(Task to carry out)
Print exactly what the entries say, line by line, from the first line down to the one with "Document page, 1500x844 pixels.", inclusive.

(Task inputs)
########

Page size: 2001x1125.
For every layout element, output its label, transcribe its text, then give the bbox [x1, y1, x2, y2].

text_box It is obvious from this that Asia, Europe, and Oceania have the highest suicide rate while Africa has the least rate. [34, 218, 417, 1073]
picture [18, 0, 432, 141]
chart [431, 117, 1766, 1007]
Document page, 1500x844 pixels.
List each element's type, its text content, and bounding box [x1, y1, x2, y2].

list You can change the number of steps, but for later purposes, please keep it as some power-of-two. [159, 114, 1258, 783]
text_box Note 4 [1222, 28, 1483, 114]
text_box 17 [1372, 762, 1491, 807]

########

(Response to this task)
Page size: 2001x1125.
For every layout element, output its label, transcribe its text, then give the bbox [x1, y1, x2, y2].

text_box It is obvious from this that Asia, Europe, and Oceania have the highest suicide rate while Africa has the least rate. [34, 218, 417, 1073]
picture [18, 0, 432, 141]
chart [431, 117, 1766, 1007]
Document page, 1500x844 pixels.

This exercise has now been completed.